A former Today FM host claims the station’s closure came after its Australian private equity owners sent what she describes as their “hitmen” to MediaWorks earlier this month.
In a forthright column published in the National Business Review (NBR) today, host Rachel Smalley said she believed the station was a victim of private equity ownership.
Australia’s Quadrant Private Equity owned close to 40 per cent of MediaWorks, while Oaktree Capital Management held the remaining 60 per cent, Smalley said.
The Australian-owned equity firm took an “aggressive” approach to governance, she believed.
In Smalley’s opinion, “Today FM ended with a fierce and confronting brutality that only private equity can wield.
“Private equity, it seems, places no value on speaking truth to power.
Smalley believed Oaktree “is the more passive of the two”, while she believed Quadrant’s “sharp-shooting Australians” take an aggressive approach to governance.
“Earlier this month, Quadrant’s hitmen walked through the front door of MediaWorks with a shiny-suited swagger that suggested they were here for a short time, not a long time. They took the same approach to Today FM.”
The radio station abandoned its scheduled programming yesterday morning, and workers later said the MediaWorks board had “made a proposal to shut down” the station.
In a broadcast on the frequency about 5pm, a message said: “This station is no longer Today FM.” It also said a new station would be launching on the frequency in April.
Today FM staff were given less than a full day to submit on the future of the station.
A company-wide email from interim chief executive Wendy Palmer later in the day said: “I’m sorry to confirm that the MediaWorks board has made the difficult decision to close Today FM from [Friday].”
“This does sadly mean that a number of our friends and colleagues will be leaving the business in the coming weeks.”
Smalley described Today FM’s collapse as “remarkably fast”, the network having only been on the air for 12 months.
In the NBR column, Smalley described the suddenness of the closure and lack of employment process as “puzzling”.
“The email went out to staff just after 9am on Thursday, and the news and talkback format ended a few minutes later.
She said in NBR she believed the reasons for Today FM’s failures were both “strategic and complex”.
The first seismic headwind was felt in February, when chief executive Cam Wallace resigned.
Smalley claimed it had “an immediate and destabilising impact” on the TodayFM team and added that the former Air New Zealand executive was well-liked, credible and professional, and he was a passionate supporter of the brand.
Unbeknownst to staff, the station’s architect Dallas Gurney had also resigned on the same day. Smalley claimed his relationship with the Australian equity owners was strained.
“The two men who had promised everything had suddenly both resigned,” she wrote.
“Behind the scenes, the board was growing increasingly sceptical of the investment in Today FM,” Smalley said she believed. “Wallace had always acted as a buffer for the station, and a believer in its mission, reassuring the Australians that Today FM would bear fruit – in time. Patience was running out. The board’s investors went back to what they knew best. The books. And it was clear that Today FM needed significant investment to grow its audience.”

■ ■ ■ ■ ■

== What you are asked to do ==
Repeat the passage of the Today FM closure text from "In the NBR column, Smalley" up to and including "Cam Wallace resigned.".

== Supplied data ==
■ ■ ■ ■ ■

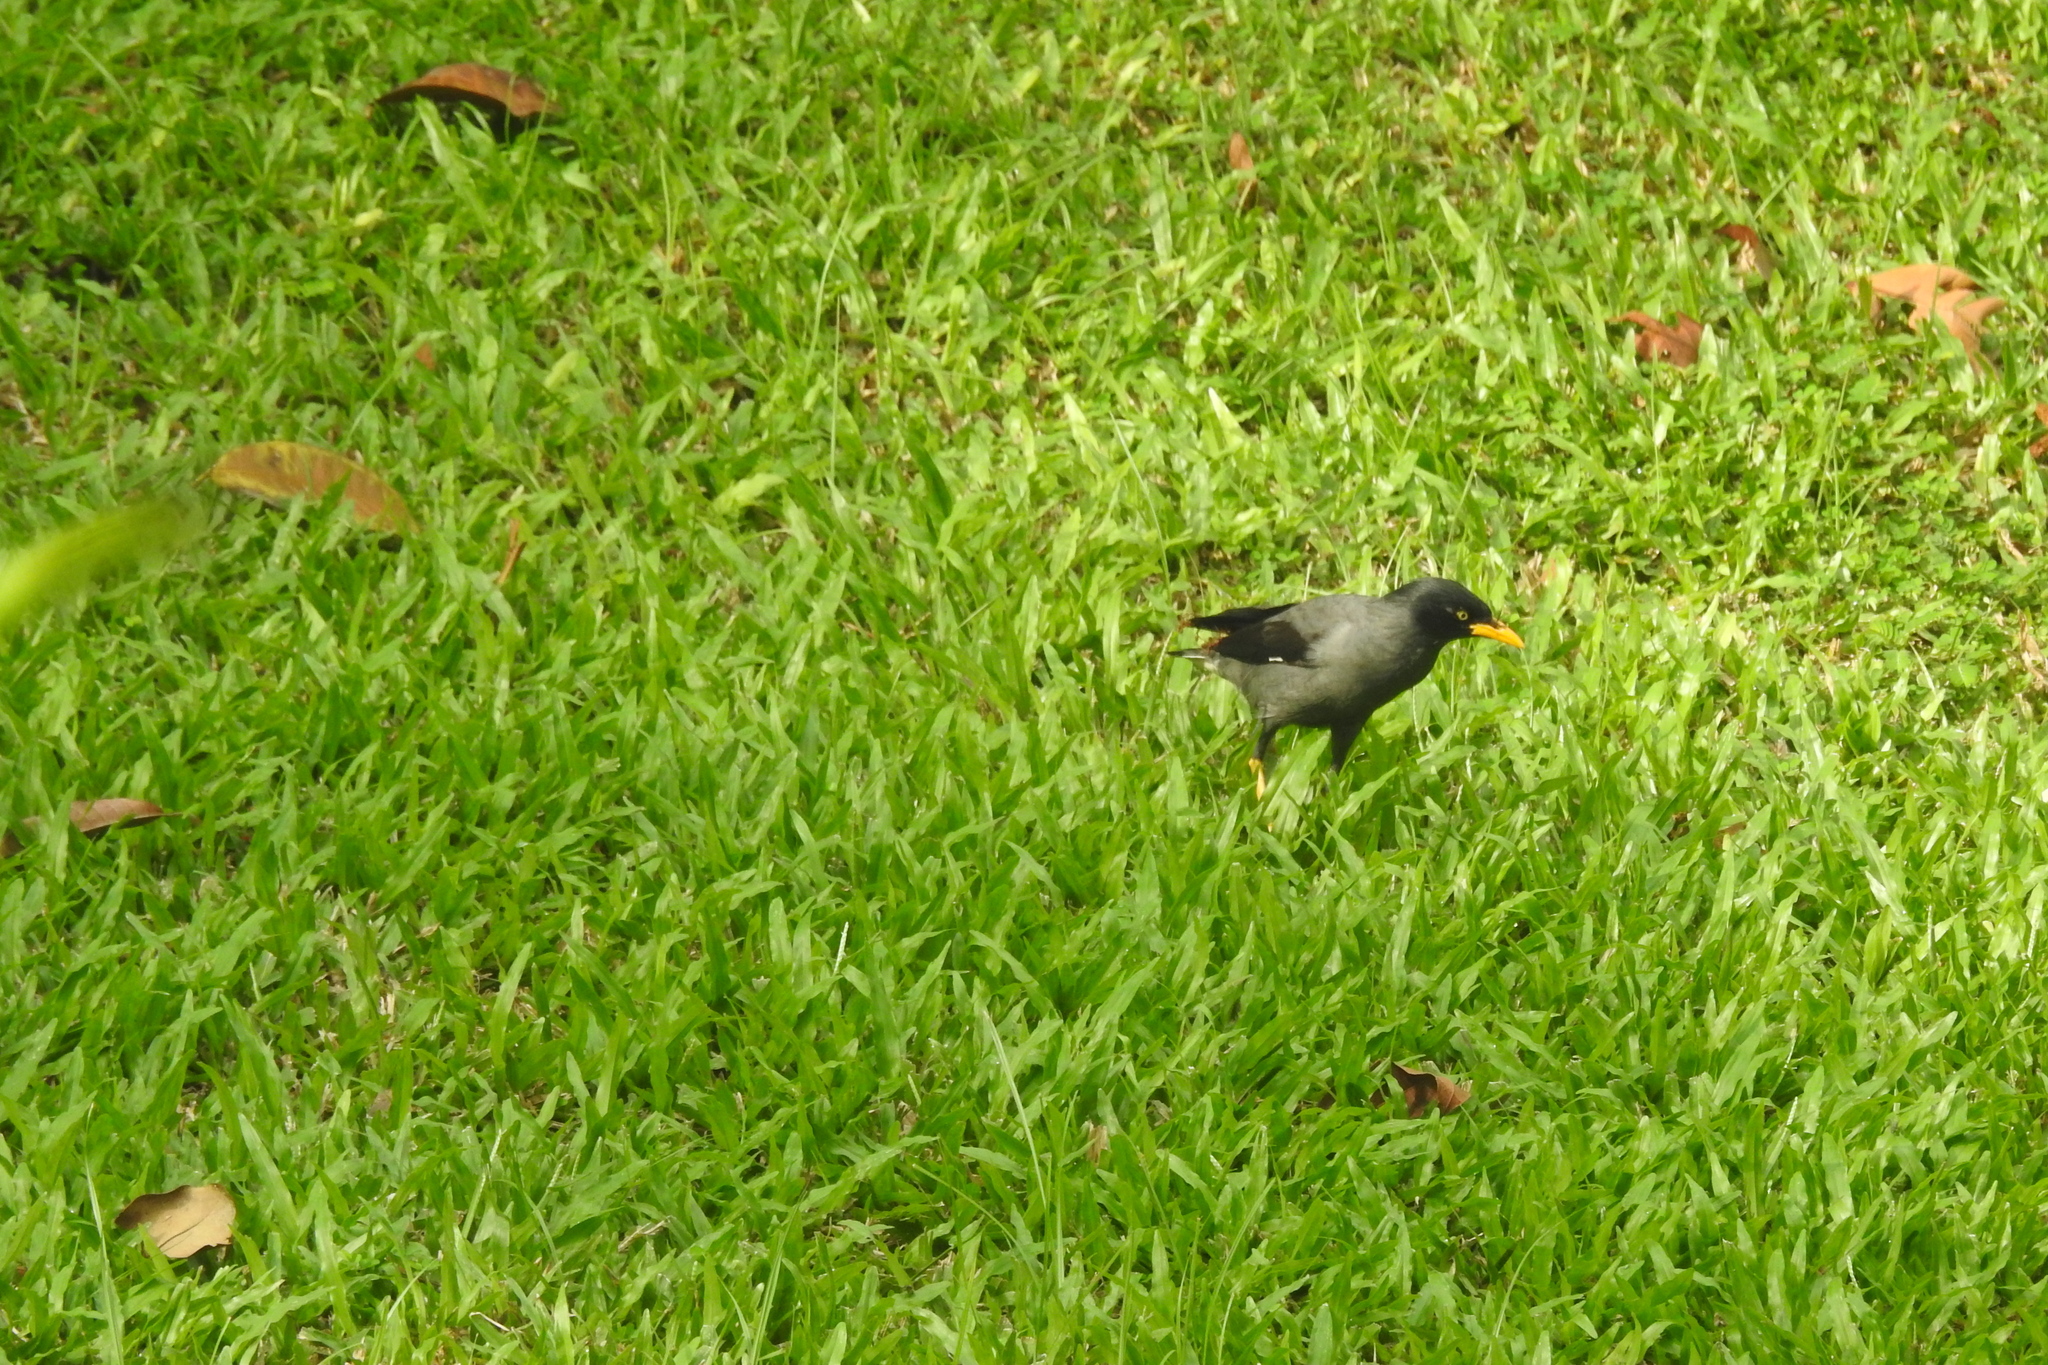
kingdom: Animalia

■ ■ ■ ■ ■

== Answer to the exercise ==
In the NBR column, Smalley described the suddenness of the closure and lack of employment process as “puzzling”.
“The email went out to staff just after 9am on Thursday, and the news and talkback format ended a few minutes later.
She said in NBR she believed the reasons for Today FM’s failures were both “strategic and complex”.
The first seismic headwind was felt in February, when chief executive Cam Wallace resigned.